# [Instructions to follow]
Please make an exact copy of the listing, without the pictures.

# [Listed records]
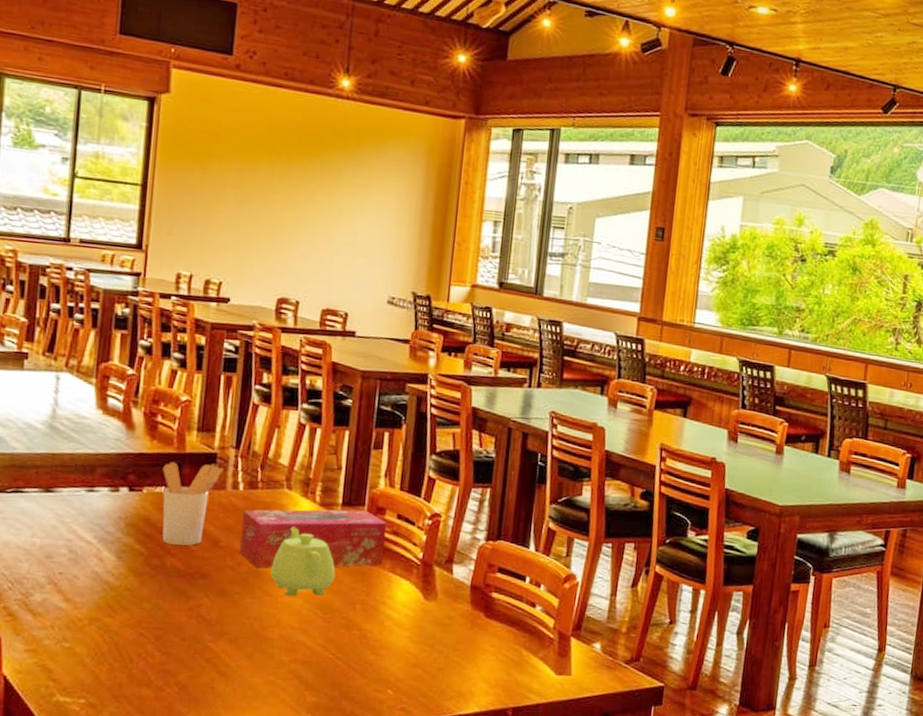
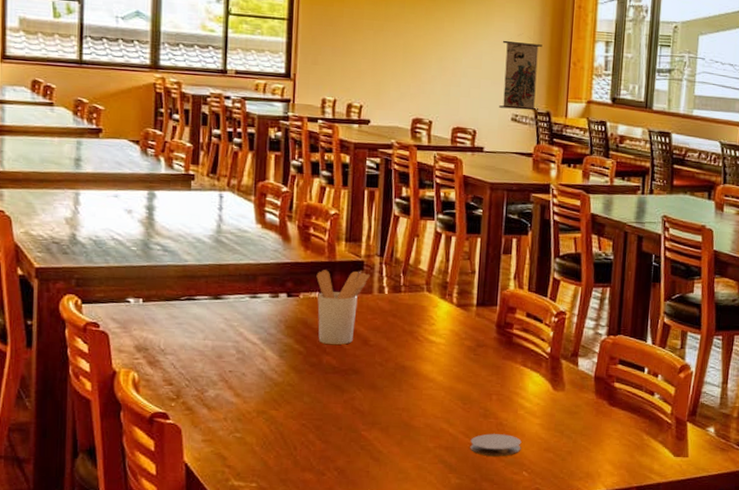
tissue box: present [240,509,387,569] -> none [387,309,518,365]
teapot: present [271,527,335,597] -> none [415,326,473,389]
coaster: none [329,647,387,672] -> present [470,433,522,456]
wall scroll: none [374,209,424,294] -> present [499,33,542,111]

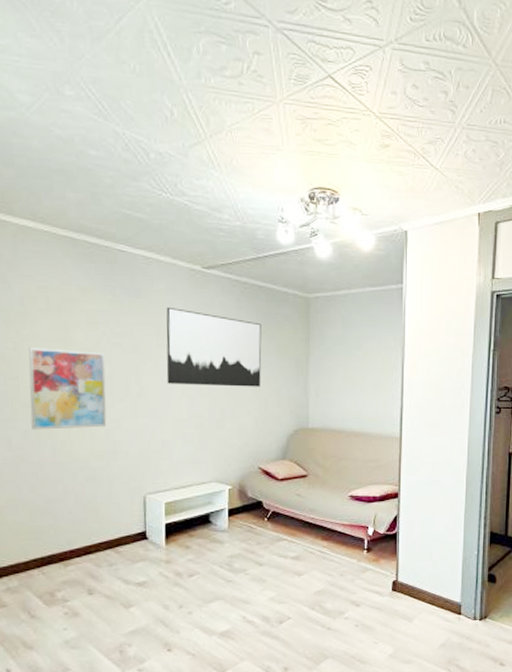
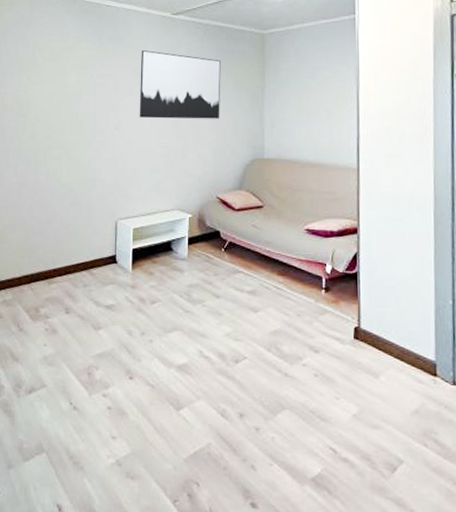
wall art: present [28,347,107,430] -> none [32,89,91,159]

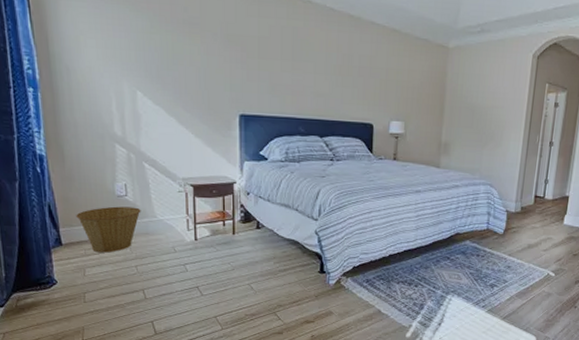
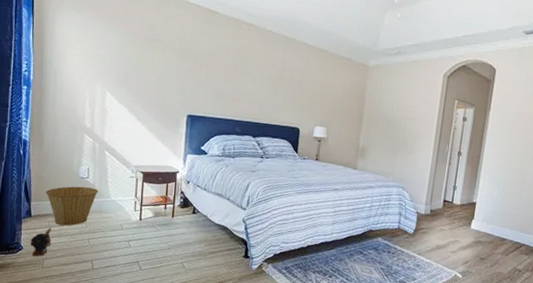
plush toy: none [65,257,92,291] -> present [30,228,52,257]

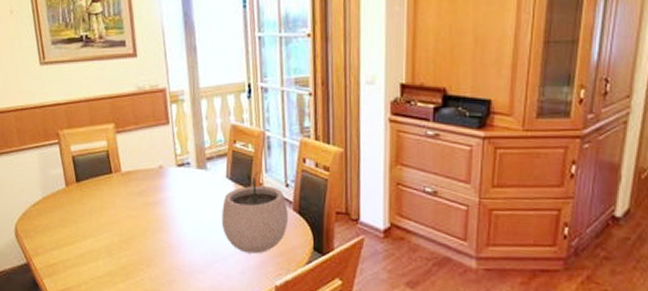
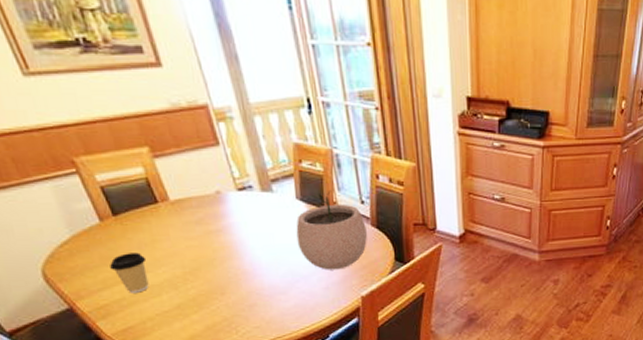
coffee cup: none [64,217,93,256] -> present [110,252,149,293]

# [Solution]
tissue box: present [240,509,387,569] -> none [387,309,518,365]
teapot: present [271,527,335,597] -> none [415,326,473,389]
coaster: none [329,647,387,672] -> present [470,433,522,456]
wall scroll: none [374,209,424,294] -> present [499,33,542,111]

wall art: present [28,347,107,430] -> none [32,89,91,159]

plush toy: none [65,257,92,291] -> present [30,228,52,257]

coffee cup: none [64,217,93,256] -> present [110,252,149,293]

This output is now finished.